5. Beware of tour packages in Cusco — the cost of tourist tickets aren’t included 


It’s easy to forget about little ol’ Cusco in the midst of your final destination, Machu Picchu. However, I highly recommend that you take a few days in Cusco to explore and enjoy its ancient beauty. Tour companies will bombard you on the street with their packages offering to take you on a city tour, the Sacred Valley tour, or to some local museums and ruins like Saksaywaman. What they don’t tell you is that the price you are being quoted only includes the guide and transportation.  We quickly discovered that you have to buy a Boleto Turistico Del Cusco (The Cusco Tourist Ticket). This ticket must be purchased by the tourist, which is why it’s not included in the tour package price. It costs 130 soles (approximately $45) and it gives you access to 16 different museums. This is what we used to tour in and around Cusco before heading to Machu Picchu. We split the tour into two days and still couldn’t fit in all of the sites. (All of the sites below require the Boleto Turistico del Cusco, and as far as I could tell, you cannot pay at the entrances to get in. The ticket needs to be purchased in Cusco first.)

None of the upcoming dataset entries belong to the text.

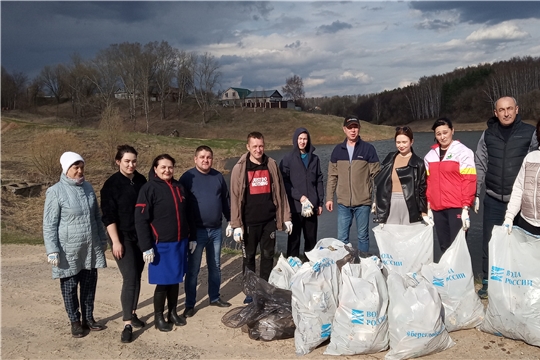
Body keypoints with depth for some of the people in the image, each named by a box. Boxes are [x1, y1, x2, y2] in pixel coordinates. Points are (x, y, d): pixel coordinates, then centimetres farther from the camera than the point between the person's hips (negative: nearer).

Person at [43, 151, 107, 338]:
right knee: (70, 286, 8)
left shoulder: (88, 187, 5)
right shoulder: (55, 191, -11)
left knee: (89, 284, 12)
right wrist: (52, 250, -13)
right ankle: (75, 321, 23)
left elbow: (97, 216, 13)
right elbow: (49, 224, -9)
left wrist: (102, 239, 15)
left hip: (91, 248, 5)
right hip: (69, 250, -5)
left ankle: (88, 318, 27)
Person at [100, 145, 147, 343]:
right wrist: (116, 241, -16)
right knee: (130, 278, -10)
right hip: (123, 238, -5)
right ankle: (127, 323, -4)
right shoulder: (111, 184, -10)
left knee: (137, 276, 11)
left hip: (141, 236, 5)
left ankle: (132, 313, 25)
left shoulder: (141, 180, 4)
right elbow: (108, 216, -12)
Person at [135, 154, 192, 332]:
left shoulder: (179, 187, 9)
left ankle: (173, 313, 30)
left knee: (175, 280, 15)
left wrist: (190, 238, 16)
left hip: (179, 243, 6)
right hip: (161, 245, -6)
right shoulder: (149, 188, -11)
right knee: (163, 282, 2)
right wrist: (146, 247, -18)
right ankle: (158, 317, 19)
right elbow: (141, 220, -15)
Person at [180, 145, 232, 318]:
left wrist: (230, 221, 11)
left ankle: (214, 297, 31)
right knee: (193, 269, 3)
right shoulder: (187, 177, -7)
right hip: (197, 231, -4)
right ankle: (190, 304, 14)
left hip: (216, 230, 4)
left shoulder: (218, 176, 5)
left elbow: (226, 200, 13)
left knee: (215, 266, 16)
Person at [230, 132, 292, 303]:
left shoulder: (272, 165, 5)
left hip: (269, 220, 2)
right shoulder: (240, 168, -3)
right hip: (249, 222, -2)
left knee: (268, 255, 10)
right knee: (249, 257, 8)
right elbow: (235, 198, -5)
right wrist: (236, 225, -9)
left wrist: (286, 217, 6)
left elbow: (280, 192, 8)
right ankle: (250, 292, 20)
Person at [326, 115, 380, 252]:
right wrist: (329, 198, 6)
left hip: (363, 202, -2)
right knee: (342, 237, 6)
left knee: (363, 236, 9)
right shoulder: (338, 150, 7)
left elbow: (376, 176, -1)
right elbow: (332, 176, 9)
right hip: (343, 202, 2)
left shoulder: (368, 148, -1)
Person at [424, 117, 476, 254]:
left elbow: (469, 181, -7)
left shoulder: (463, 152, -2)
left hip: (457, 207, -5)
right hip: (437, 209, 5)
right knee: (444, 247, 10)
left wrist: (465, 208, -13)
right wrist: (428, 207, 12)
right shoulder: (430, 155, 13)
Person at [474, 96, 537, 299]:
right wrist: (475, 194, 2)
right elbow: (479, 166, 6)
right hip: (493, 200, 2)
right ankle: (487, 282, 23)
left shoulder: (529, 133, -2)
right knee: (489, 243, 8)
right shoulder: (488, 134, 3)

  • Ollantaytambo: This site is about an hour away so our tour included lunch, a tour of the ancient ruins in Ollantaytambo, and transportation.
  • Pisac: Another ancient ruin site that we were able to visit on our way down to Ollantaytambo. My boys loved hanging out in this area because there was a ton of rock climbing and jumping to enjoy. The stonework and panoramas at Pisac’s Inca citadel were breathtaking from the Sun Temple.
  • Chinchero: This is a small Andean village with a presentation of how they make fabric. We were able to explore the village on foot.
  • Tambomachay: This was an archaeological site that I would have been fine without seeing, but it was included in our package so we happily explored it.
  • Qenqo: Apparently this site is home to one of the largest wak’as (holy places) in the Cusco Region. Many wak’as were based on naturally occurring rock formations. It was believed to be a place where sacrifices and mummification took place.
  • Saksaywaman: We loved hanging out here and I wish our tour guide would have let us walk over to the Christ statue that is situated looking over the city of Cusco.
  • Museo de Sitio del Qoricancha and Museo Historico Regional: These museums are located in Cusco. They were the first museums we explored on the tour.

6. The best ways to get around Cusco and Machu Picchu


  • Stroller: If you have a baby or toddler, you’ll be happy to know that in most parts of the touristy part of Cusco, you can use a stroller (But keep in mind there are a lot of cobblestone streets so it won’t be smooth riding). Strollers aren’t that practical to use in Machu Picchu, but you can use one in the town of Aguas Calientes where most people spend a night before conquering the majestic ruins. If you have a jogging stroller, that would work even better.
  • Walking: Everyone we talked to said it’s pretty safe. Thanks to God we didn’t have any dangerous encounters, but we also weren’t out partying past 10 p.m. and we stayed in well lit and populated areas. A few nights we were out walking as a family near the Plaza de las Armas.
  • Bus, taxi, or private chauffeur: We used all of these forms of transportation (including a train ride to Machu Picchu), and they were all affordable and easy to get. (Note: the train ride out of Cusco isn’t running right now.)

Ultimately, I found Cusco and Machu Picchu to be extremely tourist-friendly. Happy trip planning!